Women, in particular, will soon be top of mind for recruiters. For decades now, companies have benefited from the growing pool of women entering the labour market. But that trend is now reversing itself, according to recent projections by Toronto-Dominion Bank economist Beata Caranci. She estimates that the participation rate of women in the work force will drop from nearly 62.8 per cent today to 56 per cent in 2030, and 53 per cent by 2050.

To counter the declining participation of women, employers will need to get a lot more creative about enticing mothers to stay in the labour force, and to return after they have children. That means they'll have to offer more flexible benefits, including heavily subsidized daycare and extended leaves of absence during child-rearing years.

"Re-engineering jobs to provide flexible work options is a necessary next step," Ms. Caranci says.

There are already clear signs of growing strain in the workforce. Canadians are taking 21 per cent more unscheduled days off to deal with personal issues than they did a decade ago. And if you and your mate are feeling incrementally more squeezed for time together, it's probably because you are: Couples are working 7 hours more a week than in 1976. Add in the problem of eldercare - workers in their prime having to care for aging parents, and sometimes young children as well - and the picture starts to look grim.

Our attitudes about work are about as sunny: In a recent Florida State University study on the impact of the recession, 40 per cent of American workers said their jobs were not as important to them as they once were - tied, perhaps, to the fact that 70 per cent of those surveyed said most days at work felt like they would never end.

Experts say the key to dealing with the looming demographic crunch is to make it easier for workers to balance their jobs and their lives.

One way to do that is what those in the benefits business call "total rewards."

Forget a take-or-leave-it salary, three weeks off and a pension. In the future, workers may get an envelope with $100,000, along with the freedom to spend the cash virtually any way they want on an array of benefits, including buying or selling their time off.

Two months off and no corporate pension. Fine. All cash and no vacation. That's okay, too.

A clutch of companies in other countries, including the Bank of Scotland, already offer that kind of complete flexibility.
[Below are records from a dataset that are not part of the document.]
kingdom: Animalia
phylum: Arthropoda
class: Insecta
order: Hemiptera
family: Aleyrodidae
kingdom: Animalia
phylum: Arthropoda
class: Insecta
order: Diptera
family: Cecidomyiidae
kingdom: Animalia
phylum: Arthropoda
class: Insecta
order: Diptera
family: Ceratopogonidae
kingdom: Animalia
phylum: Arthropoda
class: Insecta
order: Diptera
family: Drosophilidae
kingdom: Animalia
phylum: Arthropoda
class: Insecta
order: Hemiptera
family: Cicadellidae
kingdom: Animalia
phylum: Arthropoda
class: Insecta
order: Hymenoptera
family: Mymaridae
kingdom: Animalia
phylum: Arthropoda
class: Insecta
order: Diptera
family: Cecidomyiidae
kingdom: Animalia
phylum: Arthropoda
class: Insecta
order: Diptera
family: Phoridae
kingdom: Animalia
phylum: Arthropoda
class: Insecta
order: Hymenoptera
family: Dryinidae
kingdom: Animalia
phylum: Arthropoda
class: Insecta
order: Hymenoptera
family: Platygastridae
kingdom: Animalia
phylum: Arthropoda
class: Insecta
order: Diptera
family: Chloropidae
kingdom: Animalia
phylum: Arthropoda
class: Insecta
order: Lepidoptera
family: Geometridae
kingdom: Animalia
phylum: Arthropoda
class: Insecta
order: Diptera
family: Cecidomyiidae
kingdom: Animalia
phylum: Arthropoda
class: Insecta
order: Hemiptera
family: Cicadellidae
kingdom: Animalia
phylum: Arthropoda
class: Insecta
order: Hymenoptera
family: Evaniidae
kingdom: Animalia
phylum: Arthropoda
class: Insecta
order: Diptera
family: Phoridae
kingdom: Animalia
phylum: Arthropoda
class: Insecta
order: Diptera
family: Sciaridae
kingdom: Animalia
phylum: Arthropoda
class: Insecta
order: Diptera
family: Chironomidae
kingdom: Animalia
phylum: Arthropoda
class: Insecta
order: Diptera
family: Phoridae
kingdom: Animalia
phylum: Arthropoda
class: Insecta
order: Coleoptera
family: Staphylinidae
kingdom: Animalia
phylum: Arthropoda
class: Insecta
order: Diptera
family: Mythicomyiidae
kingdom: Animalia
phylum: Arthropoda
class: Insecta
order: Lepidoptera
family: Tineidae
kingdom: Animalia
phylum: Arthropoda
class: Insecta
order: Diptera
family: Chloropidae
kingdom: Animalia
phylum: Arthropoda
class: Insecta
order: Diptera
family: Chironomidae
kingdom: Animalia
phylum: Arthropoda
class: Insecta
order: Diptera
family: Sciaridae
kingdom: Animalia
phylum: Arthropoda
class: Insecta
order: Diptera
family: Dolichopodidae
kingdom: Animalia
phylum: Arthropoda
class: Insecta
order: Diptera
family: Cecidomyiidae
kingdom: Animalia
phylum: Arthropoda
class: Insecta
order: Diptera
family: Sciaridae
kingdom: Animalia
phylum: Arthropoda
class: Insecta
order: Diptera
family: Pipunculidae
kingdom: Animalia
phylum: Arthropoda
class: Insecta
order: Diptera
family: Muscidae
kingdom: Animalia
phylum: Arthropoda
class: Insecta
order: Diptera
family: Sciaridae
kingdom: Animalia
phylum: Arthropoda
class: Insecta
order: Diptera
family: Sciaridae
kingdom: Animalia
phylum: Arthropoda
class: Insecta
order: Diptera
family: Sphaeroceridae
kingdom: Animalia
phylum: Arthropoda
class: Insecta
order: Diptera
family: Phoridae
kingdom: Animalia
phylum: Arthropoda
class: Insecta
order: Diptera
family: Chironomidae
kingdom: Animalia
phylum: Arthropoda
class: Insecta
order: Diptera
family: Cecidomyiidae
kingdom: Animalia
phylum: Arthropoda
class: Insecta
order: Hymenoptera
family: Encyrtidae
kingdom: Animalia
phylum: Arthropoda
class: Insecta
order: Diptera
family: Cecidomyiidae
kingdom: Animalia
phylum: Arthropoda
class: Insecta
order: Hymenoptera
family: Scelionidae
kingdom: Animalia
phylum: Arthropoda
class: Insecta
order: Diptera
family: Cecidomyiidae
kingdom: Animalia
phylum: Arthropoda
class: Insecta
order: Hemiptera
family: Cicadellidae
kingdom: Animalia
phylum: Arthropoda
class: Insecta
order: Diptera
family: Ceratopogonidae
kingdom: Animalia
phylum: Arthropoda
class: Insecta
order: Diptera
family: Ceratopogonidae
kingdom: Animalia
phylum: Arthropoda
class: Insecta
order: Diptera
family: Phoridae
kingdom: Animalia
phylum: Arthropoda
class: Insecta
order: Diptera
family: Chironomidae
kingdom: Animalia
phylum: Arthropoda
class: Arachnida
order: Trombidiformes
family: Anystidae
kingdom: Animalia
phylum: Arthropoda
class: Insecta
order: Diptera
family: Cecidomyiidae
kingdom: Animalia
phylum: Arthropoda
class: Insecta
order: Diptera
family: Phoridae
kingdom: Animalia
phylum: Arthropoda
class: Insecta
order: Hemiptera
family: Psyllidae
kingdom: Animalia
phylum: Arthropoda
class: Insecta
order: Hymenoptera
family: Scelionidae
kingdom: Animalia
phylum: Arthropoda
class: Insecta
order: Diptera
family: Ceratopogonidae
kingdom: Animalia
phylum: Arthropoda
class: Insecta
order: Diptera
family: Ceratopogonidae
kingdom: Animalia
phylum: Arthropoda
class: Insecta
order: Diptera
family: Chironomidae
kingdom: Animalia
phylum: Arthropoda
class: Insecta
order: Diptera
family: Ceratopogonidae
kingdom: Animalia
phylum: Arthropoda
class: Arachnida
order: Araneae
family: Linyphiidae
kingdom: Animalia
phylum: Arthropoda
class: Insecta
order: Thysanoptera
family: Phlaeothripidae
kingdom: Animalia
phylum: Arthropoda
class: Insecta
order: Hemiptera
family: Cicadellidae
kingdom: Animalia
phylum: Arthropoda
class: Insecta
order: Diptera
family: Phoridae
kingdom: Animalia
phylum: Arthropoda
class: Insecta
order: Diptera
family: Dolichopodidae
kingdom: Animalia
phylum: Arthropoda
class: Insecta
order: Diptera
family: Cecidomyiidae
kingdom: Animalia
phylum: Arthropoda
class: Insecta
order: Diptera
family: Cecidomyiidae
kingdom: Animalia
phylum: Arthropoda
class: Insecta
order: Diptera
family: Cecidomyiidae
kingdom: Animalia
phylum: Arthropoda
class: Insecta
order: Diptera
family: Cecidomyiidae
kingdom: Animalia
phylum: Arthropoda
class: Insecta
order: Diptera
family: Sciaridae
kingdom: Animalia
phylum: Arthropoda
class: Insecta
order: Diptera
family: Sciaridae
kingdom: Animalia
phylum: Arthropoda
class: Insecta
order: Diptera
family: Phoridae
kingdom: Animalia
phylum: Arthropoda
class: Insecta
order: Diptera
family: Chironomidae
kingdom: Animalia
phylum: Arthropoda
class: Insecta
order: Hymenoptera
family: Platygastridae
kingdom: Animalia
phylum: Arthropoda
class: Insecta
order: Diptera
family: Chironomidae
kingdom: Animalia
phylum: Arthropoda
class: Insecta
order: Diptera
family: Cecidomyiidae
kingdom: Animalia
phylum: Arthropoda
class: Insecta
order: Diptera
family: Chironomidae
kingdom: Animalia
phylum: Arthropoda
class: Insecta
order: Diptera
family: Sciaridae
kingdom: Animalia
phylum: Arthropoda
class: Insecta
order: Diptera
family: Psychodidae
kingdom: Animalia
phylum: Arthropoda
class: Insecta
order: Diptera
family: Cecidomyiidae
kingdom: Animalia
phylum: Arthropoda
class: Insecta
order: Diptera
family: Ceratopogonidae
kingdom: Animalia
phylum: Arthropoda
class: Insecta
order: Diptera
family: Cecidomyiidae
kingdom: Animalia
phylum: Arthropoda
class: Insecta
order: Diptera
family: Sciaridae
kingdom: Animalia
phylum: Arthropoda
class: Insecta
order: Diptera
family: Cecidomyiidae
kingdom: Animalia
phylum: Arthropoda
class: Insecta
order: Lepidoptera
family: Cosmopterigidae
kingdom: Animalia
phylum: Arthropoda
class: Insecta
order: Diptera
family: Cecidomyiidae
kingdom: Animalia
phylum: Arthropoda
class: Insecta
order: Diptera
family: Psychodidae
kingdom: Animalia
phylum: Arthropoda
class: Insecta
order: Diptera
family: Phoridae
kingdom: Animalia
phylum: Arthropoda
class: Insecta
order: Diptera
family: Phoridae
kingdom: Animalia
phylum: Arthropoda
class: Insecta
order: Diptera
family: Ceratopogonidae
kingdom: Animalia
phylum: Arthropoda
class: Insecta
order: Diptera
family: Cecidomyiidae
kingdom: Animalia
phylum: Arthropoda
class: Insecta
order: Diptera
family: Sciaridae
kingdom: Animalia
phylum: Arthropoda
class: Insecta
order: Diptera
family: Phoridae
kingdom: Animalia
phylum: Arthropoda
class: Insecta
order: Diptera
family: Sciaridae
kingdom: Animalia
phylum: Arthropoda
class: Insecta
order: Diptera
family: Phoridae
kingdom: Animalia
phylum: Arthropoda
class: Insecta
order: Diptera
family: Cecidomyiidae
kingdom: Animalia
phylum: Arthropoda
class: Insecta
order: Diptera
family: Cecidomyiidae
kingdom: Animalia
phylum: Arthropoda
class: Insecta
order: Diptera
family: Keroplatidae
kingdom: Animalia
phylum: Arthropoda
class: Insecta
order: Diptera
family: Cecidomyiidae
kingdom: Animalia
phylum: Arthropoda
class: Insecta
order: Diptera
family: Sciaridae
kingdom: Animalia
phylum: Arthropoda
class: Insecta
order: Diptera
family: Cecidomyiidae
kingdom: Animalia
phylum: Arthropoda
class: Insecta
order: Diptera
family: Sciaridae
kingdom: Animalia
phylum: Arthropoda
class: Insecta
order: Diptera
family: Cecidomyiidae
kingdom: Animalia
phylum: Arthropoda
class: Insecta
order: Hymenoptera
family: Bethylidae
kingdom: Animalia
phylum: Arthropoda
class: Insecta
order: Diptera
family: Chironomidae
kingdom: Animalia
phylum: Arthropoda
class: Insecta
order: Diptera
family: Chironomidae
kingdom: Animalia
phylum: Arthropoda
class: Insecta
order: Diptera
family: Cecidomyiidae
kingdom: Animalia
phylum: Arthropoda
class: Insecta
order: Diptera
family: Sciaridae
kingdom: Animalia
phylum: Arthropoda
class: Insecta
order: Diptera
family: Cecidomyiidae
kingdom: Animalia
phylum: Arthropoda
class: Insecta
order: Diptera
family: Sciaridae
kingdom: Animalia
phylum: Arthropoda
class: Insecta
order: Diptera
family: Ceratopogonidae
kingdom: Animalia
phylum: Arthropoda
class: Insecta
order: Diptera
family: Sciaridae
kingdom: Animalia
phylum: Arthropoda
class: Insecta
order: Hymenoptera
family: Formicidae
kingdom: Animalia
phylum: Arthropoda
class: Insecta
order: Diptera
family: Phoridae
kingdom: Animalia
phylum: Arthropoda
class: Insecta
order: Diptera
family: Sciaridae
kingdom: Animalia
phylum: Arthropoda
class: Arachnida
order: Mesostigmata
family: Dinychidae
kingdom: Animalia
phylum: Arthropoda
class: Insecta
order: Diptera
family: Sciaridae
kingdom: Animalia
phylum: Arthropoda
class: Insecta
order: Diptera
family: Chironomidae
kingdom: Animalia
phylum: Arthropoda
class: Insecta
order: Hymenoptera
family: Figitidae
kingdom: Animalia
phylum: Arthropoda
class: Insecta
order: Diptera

But no major Canadian company is ready to go that far yet, according to Bob McKay, a senior benefits consultant with Aon Hewitt Canada in Toronto.

About a quarter of Canadian companies currently allow their employees to move some cash around between various offerings in their compensation package, such as buying a bigger pension, more holidays, better health care or health club memberships, according to a 2009 Aon Hewitt survey of more than 200 organizations. Most, however, offer relatively little choice.

So when will your boss show you she cares?

It's comes back to supply and demand.

At the height of the oil sands boom in 2008, one large Alberta company explored the idea of giving workers complete control of their compensation packages as a means of standing out in a tight labour market. Then, "the bottom fell out" of the boom and the project was quietly shelved, according to Mr. McKay, who was a consultant on the project.

Change is coming, but slowly. The aging population and the looming skills shortage will eventually force companies to offer workers unfettered choice. "The only question is when that will happen," said Mr. McKay, pointing out that different industries and professions may be pressured to change at vastly different paces.

For now, forcing people to shut off their Blackberries at home might be a simpler way to ease work-life stress.

Just don't tell Mr. Escher, the high-Stech entrepreneur. "I would have a hard time dealing with things without my Blackberry," he says.